For the Jewish faithful gathered at the tomb, the site has a deeper political resonance, with Joseph hailed as "the first Zionist" - the one who held firmly onto his faith despite being surrounded by non-Jews, in reference to his stay in Egypt, says Gershon Mesika, a settler leader in the northern West Bank.
"It is time for the Jewish people to stop being humiliated and to embrace Joseph in broad daylight," said Elyakim Levanon, a leading settler rabbi.
"Every house has a key and without a key, you cannot come in. The key to enter the Land of Israel is Joseph," he told AFP.
"Joseph is the symbol of the rebirth of the Jewish people in their own land," declared veteran settler leader Benny Katzover.
"That is why the Arabs do not want us to have access to this symbol."
Meanwhile, the worshippers make the most of their monthly pilgrimage as they jostle around three stone pillars in the small circular room.

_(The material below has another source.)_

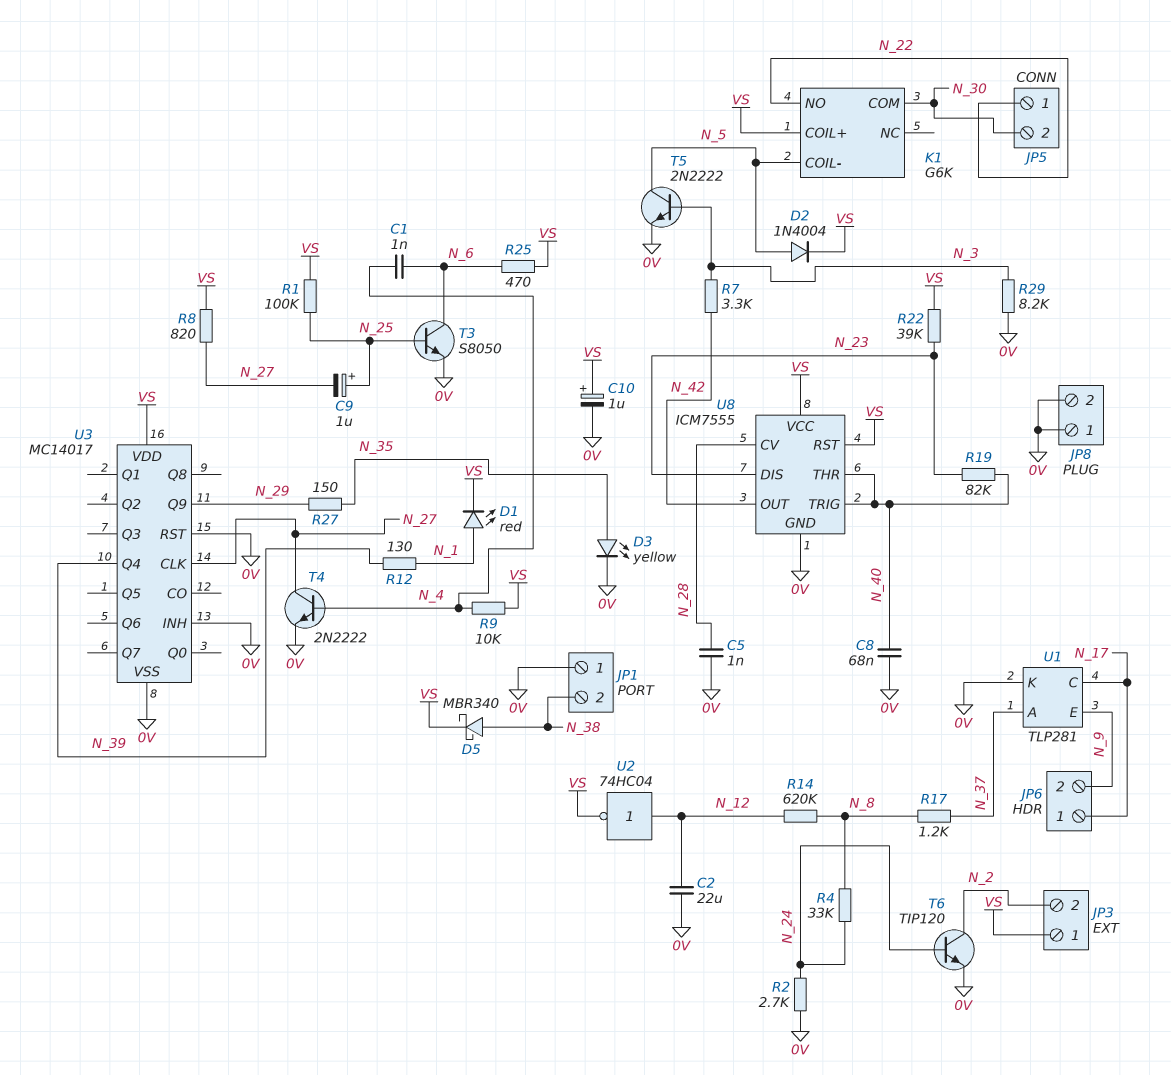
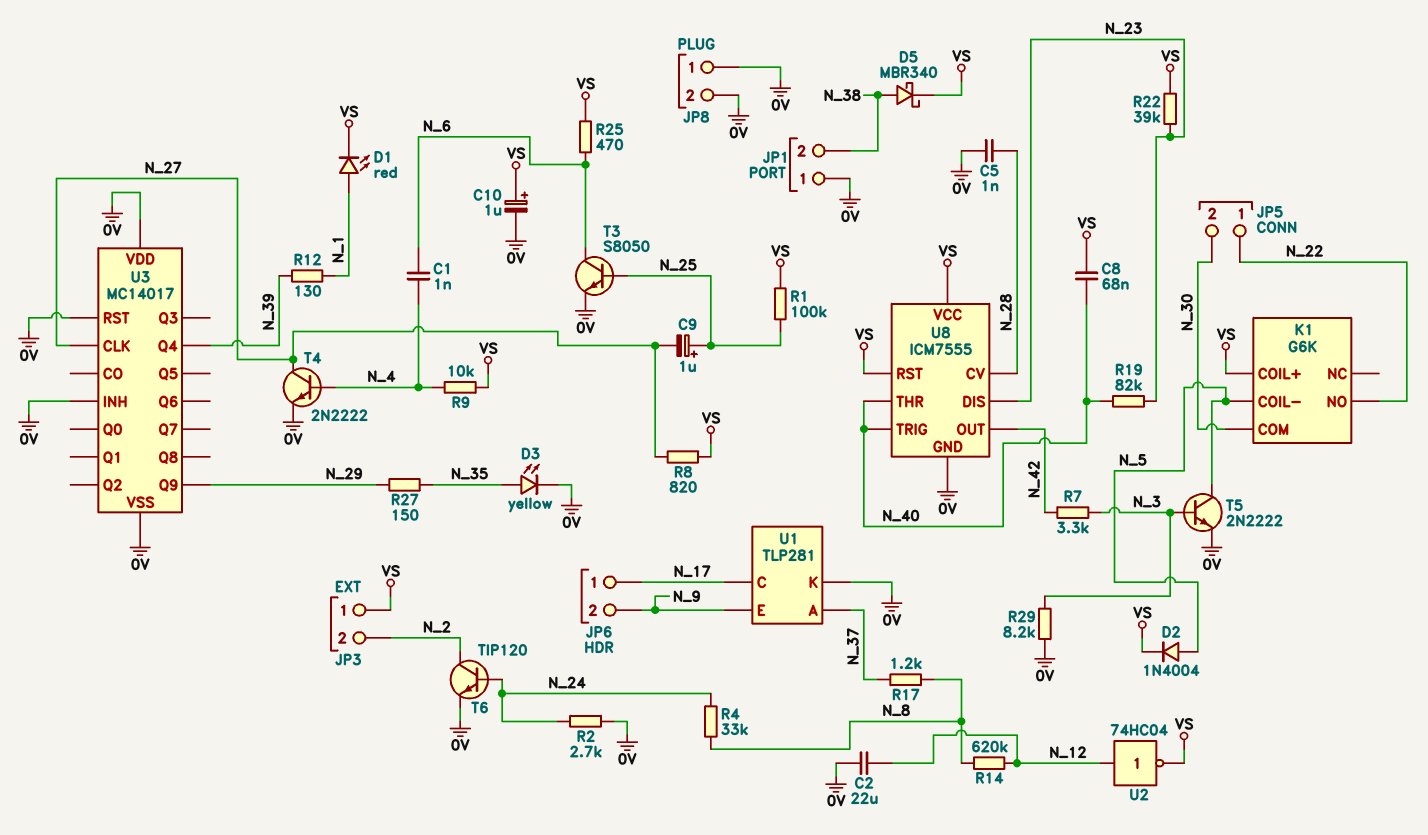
C8: 68nF (0V, N_40) -> 68nF (N_40, VS)
U3 pin VDD: VS -> 0V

"May God grant our prayers for the sake of Joseph the wise, of Efraim and Menashe," they intone.
Black-clad ultra-Orthodox, Jewish settlers, clean-shaven soldiers and elderly men with long grey beards, they all come to worship, to dance, to sing.
They kiss the stone draped in black cloth, they prostrate themselves on it, swaying, mumbling and praying, repeating the name "Joseph" over and over again.
And all around them, blissfully unaware of the religious ecstasies filling this sacred cave, the great city of Nablus sleeps.